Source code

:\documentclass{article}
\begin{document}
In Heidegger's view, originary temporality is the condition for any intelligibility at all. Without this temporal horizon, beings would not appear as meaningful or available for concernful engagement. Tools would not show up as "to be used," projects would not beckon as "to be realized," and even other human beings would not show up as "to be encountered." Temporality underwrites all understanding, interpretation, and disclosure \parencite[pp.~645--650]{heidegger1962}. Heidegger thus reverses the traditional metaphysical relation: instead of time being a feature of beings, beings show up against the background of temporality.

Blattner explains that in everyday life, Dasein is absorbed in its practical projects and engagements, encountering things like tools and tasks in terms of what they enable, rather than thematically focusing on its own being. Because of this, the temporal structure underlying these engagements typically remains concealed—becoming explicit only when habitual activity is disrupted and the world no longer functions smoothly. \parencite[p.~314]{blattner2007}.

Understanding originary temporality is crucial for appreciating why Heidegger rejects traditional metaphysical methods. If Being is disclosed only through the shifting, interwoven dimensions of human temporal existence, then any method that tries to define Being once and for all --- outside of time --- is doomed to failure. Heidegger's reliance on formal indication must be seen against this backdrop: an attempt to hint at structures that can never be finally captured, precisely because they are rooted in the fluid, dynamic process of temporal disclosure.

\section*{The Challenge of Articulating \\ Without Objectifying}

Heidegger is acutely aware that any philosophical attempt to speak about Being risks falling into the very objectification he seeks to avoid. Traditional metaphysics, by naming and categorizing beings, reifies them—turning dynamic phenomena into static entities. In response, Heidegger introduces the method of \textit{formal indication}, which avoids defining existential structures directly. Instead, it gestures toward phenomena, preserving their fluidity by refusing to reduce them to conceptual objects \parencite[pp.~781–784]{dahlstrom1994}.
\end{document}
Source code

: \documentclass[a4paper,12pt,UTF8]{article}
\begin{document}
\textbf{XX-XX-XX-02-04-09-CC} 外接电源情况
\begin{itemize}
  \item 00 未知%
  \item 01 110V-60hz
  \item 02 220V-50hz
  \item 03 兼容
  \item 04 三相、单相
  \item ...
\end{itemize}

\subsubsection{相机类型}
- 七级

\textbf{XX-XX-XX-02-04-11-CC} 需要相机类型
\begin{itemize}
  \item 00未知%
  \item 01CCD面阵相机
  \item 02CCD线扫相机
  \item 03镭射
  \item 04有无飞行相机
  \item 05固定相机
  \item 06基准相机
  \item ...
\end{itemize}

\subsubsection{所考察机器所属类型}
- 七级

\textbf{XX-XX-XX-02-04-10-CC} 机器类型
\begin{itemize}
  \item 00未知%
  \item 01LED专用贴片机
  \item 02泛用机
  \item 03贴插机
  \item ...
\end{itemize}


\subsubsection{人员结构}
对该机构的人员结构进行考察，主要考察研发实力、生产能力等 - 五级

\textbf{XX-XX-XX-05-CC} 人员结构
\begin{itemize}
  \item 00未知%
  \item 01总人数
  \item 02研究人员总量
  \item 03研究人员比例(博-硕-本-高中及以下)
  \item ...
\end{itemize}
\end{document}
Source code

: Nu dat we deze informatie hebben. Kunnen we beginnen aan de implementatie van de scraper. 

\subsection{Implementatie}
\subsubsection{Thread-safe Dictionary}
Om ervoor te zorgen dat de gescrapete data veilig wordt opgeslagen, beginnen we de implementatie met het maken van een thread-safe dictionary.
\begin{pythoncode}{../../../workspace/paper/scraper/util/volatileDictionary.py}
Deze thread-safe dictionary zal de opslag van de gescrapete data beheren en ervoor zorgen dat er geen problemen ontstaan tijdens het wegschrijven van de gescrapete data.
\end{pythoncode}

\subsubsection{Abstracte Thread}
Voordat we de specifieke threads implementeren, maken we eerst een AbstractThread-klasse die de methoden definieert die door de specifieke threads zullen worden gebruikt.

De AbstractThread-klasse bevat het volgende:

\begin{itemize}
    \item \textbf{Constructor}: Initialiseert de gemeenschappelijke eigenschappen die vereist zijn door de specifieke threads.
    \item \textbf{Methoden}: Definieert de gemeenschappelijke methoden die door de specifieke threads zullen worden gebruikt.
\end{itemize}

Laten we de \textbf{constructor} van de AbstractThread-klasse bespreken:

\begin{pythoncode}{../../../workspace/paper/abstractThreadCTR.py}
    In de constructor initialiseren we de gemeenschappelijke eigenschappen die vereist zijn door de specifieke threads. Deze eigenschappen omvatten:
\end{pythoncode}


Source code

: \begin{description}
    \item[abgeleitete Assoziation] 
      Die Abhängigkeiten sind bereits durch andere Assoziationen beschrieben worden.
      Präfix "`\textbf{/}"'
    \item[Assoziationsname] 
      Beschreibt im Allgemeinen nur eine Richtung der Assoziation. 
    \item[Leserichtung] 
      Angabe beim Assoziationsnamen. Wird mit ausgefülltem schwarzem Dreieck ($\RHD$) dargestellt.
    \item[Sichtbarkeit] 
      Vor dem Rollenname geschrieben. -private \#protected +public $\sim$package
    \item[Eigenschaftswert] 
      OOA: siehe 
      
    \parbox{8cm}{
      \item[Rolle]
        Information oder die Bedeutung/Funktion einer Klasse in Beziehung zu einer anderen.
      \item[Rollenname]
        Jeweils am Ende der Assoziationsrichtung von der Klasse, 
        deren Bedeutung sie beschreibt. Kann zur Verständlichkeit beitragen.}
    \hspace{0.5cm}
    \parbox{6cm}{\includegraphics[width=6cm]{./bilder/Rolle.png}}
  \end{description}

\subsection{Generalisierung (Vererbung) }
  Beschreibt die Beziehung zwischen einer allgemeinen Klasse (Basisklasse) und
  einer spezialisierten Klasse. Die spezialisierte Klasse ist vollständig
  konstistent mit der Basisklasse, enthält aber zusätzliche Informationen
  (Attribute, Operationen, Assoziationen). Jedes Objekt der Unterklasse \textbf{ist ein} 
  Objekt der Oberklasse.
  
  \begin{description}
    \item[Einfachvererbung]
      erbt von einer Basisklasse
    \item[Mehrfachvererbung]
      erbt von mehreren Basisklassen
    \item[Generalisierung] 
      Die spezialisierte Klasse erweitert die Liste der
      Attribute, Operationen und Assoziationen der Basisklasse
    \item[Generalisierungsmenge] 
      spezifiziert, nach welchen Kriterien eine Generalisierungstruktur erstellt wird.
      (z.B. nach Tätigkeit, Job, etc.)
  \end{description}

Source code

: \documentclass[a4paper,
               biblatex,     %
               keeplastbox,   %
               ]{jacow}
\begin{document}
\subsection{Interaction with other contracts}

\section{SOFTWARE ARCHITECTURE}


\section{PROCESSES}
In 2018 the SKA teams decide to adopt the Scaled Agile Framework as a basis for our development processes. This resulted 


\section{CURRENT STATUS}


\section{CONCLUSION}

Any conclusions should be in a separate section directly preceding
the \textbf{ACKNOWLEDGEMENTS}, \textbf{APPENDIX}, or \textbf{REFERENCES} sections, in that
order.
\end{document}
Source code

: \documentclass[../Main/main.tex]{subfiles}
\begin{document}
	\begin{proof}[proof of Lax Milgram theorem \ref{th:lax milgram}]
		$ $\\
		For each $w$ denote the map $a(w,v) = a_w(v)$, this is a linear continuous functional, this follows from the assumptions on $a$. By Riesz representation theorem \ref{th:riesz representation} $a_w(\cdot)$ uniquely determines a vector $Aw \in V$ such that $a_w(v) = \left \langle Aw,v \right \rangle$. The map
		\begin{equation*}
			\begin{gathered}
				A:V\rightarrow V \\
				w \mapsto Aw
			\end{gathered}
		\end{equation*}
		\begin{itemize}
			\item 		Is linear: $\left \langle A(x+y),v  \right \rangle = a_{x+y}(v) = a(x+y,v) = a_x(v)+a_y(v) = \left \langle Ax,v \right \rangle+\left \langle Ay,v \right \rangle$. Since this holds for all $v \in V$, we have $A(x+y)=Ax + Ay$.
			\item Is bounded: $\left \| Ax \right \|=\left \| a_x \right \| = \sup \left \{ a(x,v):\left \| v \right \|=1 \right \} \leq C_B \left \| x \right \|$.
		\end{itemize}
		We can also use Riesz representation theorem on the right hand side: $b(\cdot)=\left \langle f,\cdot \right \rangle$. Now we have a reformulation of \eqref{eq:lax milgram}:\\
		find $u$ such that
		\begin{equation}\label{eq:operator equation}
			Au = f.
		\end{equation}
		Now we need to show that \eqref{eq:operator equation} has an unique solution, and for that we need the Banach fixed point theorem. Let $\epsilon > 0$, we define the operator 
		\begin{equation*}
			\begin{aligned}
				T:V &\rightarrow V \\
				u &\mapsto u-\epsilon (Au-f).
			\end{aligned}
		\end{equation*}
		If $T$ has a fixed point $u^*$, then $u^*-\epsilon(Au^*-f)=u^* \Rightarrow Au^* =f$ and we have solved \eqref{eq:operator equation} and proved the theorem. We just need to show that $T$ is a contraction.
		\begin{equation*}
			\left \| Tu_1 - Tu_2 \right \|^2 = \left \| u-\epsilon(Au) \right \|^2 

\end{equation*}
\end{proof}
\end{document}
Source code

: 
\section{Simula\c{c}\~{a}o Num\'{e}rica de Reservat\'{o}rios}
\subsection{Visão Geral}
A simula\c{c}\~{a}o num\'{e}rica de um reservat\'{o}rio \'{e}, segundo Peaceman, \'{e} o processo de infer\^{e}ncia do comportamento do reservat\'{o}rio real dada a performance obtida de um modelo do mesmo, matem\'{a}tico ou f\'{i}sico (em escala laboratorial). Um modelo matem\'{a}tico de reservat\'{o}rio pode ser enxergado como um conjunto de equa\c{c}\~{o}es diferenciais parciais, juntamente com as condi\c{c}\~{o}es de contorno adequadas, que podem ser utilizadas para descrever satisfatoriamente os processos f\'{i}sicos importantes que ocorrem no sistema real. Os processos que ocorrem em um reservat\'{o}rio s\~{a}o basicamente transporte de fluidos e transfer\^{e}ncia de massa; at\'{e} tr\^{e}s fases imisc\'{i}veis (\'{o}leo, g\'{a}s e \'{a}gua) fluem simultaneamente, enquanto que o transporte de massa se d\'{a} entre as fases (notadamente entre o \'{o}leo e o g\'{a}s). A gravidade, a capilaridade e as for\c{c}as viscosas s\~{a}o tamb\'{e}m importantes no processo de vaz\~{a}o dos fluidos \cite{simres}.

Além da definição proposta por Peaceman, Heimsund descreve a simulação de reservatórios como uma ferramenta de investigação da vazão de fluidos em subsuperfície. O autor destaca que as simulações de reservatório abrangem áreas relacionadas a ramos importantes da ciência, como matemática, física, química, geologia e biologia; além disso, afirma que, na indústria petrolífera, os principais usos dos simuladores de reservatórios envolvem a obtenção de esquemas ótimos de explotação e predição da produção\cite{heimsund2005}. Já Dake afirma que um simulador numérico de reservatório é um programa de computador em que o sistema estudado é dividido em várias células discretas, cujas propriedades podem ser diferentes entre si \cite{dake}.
= = = =
## [Exercise]
Every line above that includes the word "milgram" should be listed.

## [Output for this exercise]
	\begin{proof}[proof of Lax Milgram theorem \ref{th:lax milgram}]
		We can also use Riesz representation theorem on the right hand side: $b(\cdot)=\left \langle f,\cdot \right \rangle$. Now we have a reformulation of \eqref{eq:lax milgram}:\\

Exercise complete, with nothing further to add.